Joe gave the example of how a search for a customer with the name “Elizabeth Holmes” would likely be inundated with thousands of articles about the disgraced CEO of Theranos who was jailed for fraud in 2022. Conversely, searches for other customers with the same name would be hampered by the sheer volume of articles about the more famous identity, and subsequently miss tangible risk information. Firms with similarly high profile customers would find it difficult to continuously monitor their target’s true risk level, because they would actively need to sort through thousands of potentially relevant articles about them on a daily basis. 

Labyrinth Screening

Joe explained how Ripjar’s Labyrinth Screening platform is designed to address adverse media challenges by facilitating searches that not only account for all available information about a customer, but that are aware of identity, not just risk.

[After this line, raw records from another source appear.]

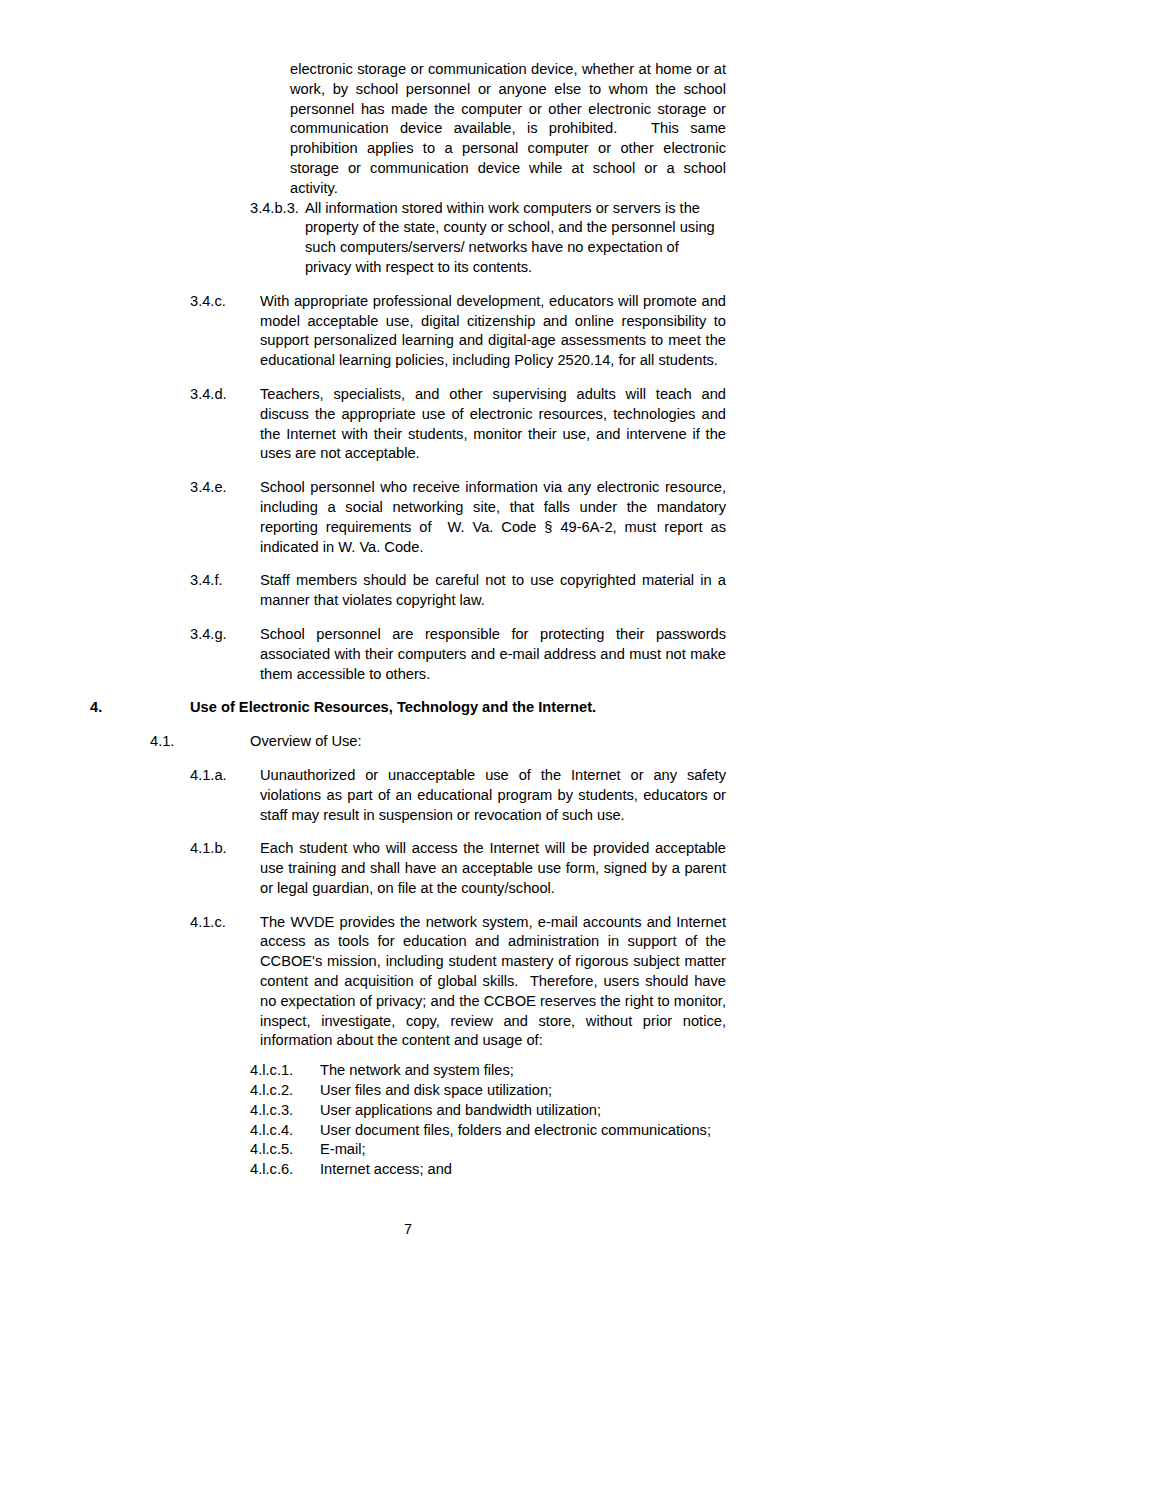electronic storage or communication device, whether at home or at work, by school personnel or anyone else to whom the school personnel has made the computer or other electronic storage or communication device available, is prohibited. This same prohibition applies to a personal computer or other electronic storage or communication device while at school or a school activity.
3.4.b.3.
All information stored within work computers or servers is the property of the state, county or school, and the personnel using such computers/servers/ networks have no expectation of privacy with respect to its contents.
3.4.c.
With appropriate professional development, educators will promote and model acceptable use, digital citizenship and online responsibility to support personalized learning and digital-age assessments to meet the educational learning policies, including Policy 2520.14, for all students.
3.4.d.
Teachers, specialists, and other supervising adults will teach and discuss the appropriate use of electronic resources, technologies and the Internet with their students, monitor their use, and intervene if the uses are not acceptable.
3.4.e.
School personnel who receive information via any electronic resource, including a social networking site, that falls under the mandatory reporting requirements of W. Va. Code § 49-6A-2, must report as indicated in W. Va. Code.
3.4.f.
Staff members should be careful not to use copyrighted material in a manner that violates copyright law.
3.4.g.
School personnel are responsible for protecting their passwords associated with their computers and e-mail address and must not make them accessible to others.
4.
Use of Electronic Resources, Technology and the Internet.
4.1.
Overview of Use:
4.1.a.
Uunauthorized or unacceptable use of the Internet or any safety violations as part of an educational program by students, educators or staff may result in suspension or revocation of such use.
4.1.b.
Each student who will access the Internet will be provided acceptable use training and shall have an acceptable use form, signed by a parent or legal guardian, on file at the county/school.
4.1.c.
The WVDE provides the network system, e-mail accounts and Internet access as tools for education and administration in support of the CCBOE's mission, including student mastery of rigorous subject matter content and acquisition of global skills. Therefore, users should have no expectation of privacy; and the CCBOE reserves the right to monitor, inspect, investigate, copy, review and store, without prior notice, information about the content and usage of:
4.l.c.1.
The network and system files;
4.l.c.2.
User files and disk space utilization;
4.l.c.3.
User applications and bandwidth utilization;
4.l.c.4.
User document files, folders and electronic communications;
4.l.c.5.
E-mail;
4.l.c.6.
Internet access; and
7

Drawing on around 6 billion news articles from premium providers, Labyrinth Screening identifies relevant news articles in seconds, with searches that take in global news articles, sanctions lists, and watchlists – in 26 languages. Labyrinth Screening is enhanced by Ripjar’s AI Risk Profiles technology which helps compliance teams extract only the most relevant risk data about their search target, and then assign it to a customer risk profile. 

In a demonstration, the presentation gave the example of New York mayor Eric Adams. Powered by AI, the Labyrinth search aggregated all available information about the mayor, even from foreign language sources, as part of his risk profile. Labyrinth automatically matched the collected data against watchlist information to indicate that Eric Adams is a politically exposed person (PEP). Meanwhile, AI Risk Profiles collated profiles for other people called “Eric Adams” – reducing the potential for a false positive alert and ensuring Mayor Eric Adams’ profile was accurate and trustworthy. The AI Risk Profiles technology also allowed for navigation between Mayor Adams and his networks and relationships. 

By structuring adverse media searches around identity rather than just risk data, Labyrinth Screening reduces potentially billions of input records to tens of millions – and offers compliance teams incredible efficiency savings.   

AI Summaries

Joe highlighted how Labyrinth Screening’s value is enhanced further by the addition of the recently-launched AI Summaries expansion. Building on the high quality, trusted information included in a customer AI Risk Profile, AI Summaries integrates generative AI to generate a clear, concise summary of the customer’s adverse media risk – with the potential to reduce assessment times by up to 90%. 

The Labyrinth Screening platform demonstrates the compliance possibilities of AI-powered adverse media screening, funnelling a field of billions of documents down to a few paragraphs of meaningful, unstructured text via a high quality validation model.